Valerica turned around then, her violet eyes burning with a fierce, suppressed heat. "Don't lecture me on outcomes, Vane. I saw her face. She wasn't an asset to be recovered. She was a child who was terrified of the world. You didn't even give her a choice. You just decided her life was yours to move across the board."

"She's a Rank 1 Initiate with an S-Rank Authority," Vane countered, his voice remaining level. "Choice is a luxury for people who have the power to enforce it. Out here, she's a target. If I'd spent ten minutes trying to convince her to trust me, we'd be fighting Gareth in an open courtyard with five hundred civilians in the crossfire. Is that the noble path you wanted?"

Valerica stepped closer, her hand tightening on the strap of her bag. "It's about who we are, Vane. If we start treating everyone like a tool for our revenge, then what makes us different from the man you're trying to kill? You said we were partners. You said the Rat was gone. But all I saw in that courtyard was a thief taking something that didn't belong to him."

Vane looked down at his calloused hands. He felt the weight of the Sentinel rank in his marrow, the heavy, stable mana that set him apart from the boy who had once ruled the Oakhaven gutters.

"The Rat isn't a person, Val. It's a necessity," Vane said quietly. "I graduated from the slums, but the world didn't. The Empire still functions on the logic of the strongest. I didn't take her because I wanted a new toy. I took her because she's the only thing Gareth values more than his own life right now. She's the lever I'm going to use to break him."

He stood up, ignoring the protest of his sore muscles. He walked to the edge of the iron tank and looked out at the road. "You can stay angry at me. You can even walk back to the estate and tell your father I've lost my mind. But if you're staying, you need to understand that I'm not playing for academic credits. I'm playing to win. And winning requires me to be the person Gareth doesn't expect."

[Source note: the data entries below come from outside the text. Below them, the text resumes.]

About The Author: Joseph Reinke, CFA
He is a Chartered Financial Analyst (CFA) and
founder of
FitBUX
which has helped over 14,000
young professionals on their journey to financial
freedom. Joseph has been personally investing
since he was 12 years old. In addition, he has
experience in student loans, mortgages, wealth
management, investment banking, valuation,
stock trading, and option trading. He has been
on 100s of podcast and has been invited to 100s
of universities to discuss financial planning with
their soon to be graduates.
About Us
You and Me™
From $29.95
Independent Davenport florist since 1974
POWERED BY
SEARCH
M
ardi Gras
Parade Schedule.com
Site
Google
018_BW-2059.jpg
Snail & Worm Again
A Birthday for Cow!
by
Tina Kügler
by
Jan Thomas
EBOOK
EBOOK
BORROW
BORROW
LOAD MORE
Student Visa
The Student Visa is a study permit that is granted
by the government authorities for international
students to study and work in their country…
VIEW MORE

Valerica watched him, her expression unreadable. She looked at Mara, then back at Vane. She realized that his intelligence wasn't just about maps and traps. It was about the cold, brutal ability to strip away emotion until only the most efficient path remained. It was a terrifying trait, but it was the reason they were still alive.

"I'm staying," Valerica said, her voice regaining its steady edge. "But if you ever do something like that again without consulting me, the partnership is over. I'm not your subordinate, Vane. I'm your anchor. If you lose sight of the ground, I'll be the one to bring you down."

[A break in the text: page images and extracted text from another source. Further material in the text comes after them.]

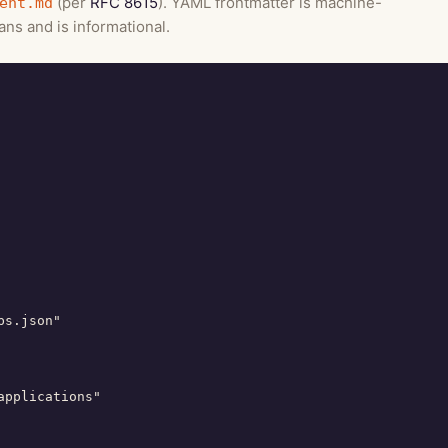
(per
RFC 8615
). YAML frontmatter is machine-
ent.md
ns and is informational.
s.json"

pplications"
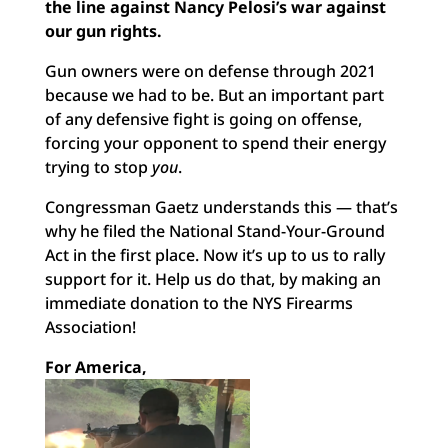
the line against Nancy Pelosi’s war against
our gun rights.
Gun owners were on defense through 2021
because we had to be. But an important part
of any defensive fight is going on offense,
forcing your opponent to spend their energy
trying to stop
you
.
Congressman Gaetz understands this — that’s
why he filed the National Stand-Your-Ground
Act in the first place. Now it’s up to us to rally
support for it. Help us do that, by making an
immediate donation to the NYS Firearms
Association!
For America,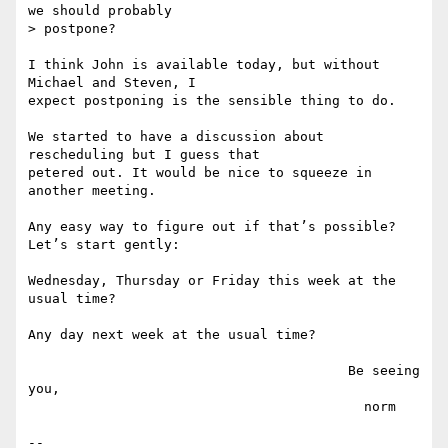
we should probably

> postpone?

I think John is available today, but without 
Michael and Steven, I

expect postponing is the sensible thing to do.

We started to have a discussion about 
rescheduling but I guess that

petered out. It would be nice to squeeze in 
another meeting. 

Any easy way to figure out if that’s possible? 
Let’s start gently:

Wednesday, Thursday or Friday this week at the 
usual time?

Any day next week at the usual time?

                                        Be seeing 
you,

                                          norm

--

Vane nodded once. "Fair enough."

He reached down and picked up Mara, settling her back over his shoulder. The wind picked up, carrying the sharp, metallic scent of the Iron-Groves. The clouds were thickening, turning the afternoon into a premature twilight.

"The Groves are about six miles out," Vane said, checking his handheld sensor. "The tracking relay will be performing a wide-sector sweep in forty minutes. We need to be under the canopy before the pulse hits."

Valerica adjusted her hood and stepped into line beside him. They didn't speak for the next hour, but the air between them felt less like a vacuum. The industrial wasteland began to give way to something more ancient and far more dangerous.

The first of the iron trees appeared like a jagged spear thrust into the earth. Its trunk was a dull, rusted grey, and its leaves were thin sheets of serrated metal that chimed together in the wind. This was the entrance to the Weeping Iron-Groves, a place where the mana was so dense it had petrified the flora into a living fortress.

Vane stopped at the edge of the treeline. He looked back at the smoke-stacks of Cinder-Reach, then ahead into the dark, tangled metallic woods. He felt the Silver Fang hum in his chest, reacting to the heavy, liquid mercury mana that saturated the area.

"We're here," Vane said.

Mara let out a soft, unconscious whimper as the temperature dropped. Vane tightened his grip on her, his mind already beginning to map out the narrow tunnels of the dungeon below. The board was set, and the silence of the mile was finally over.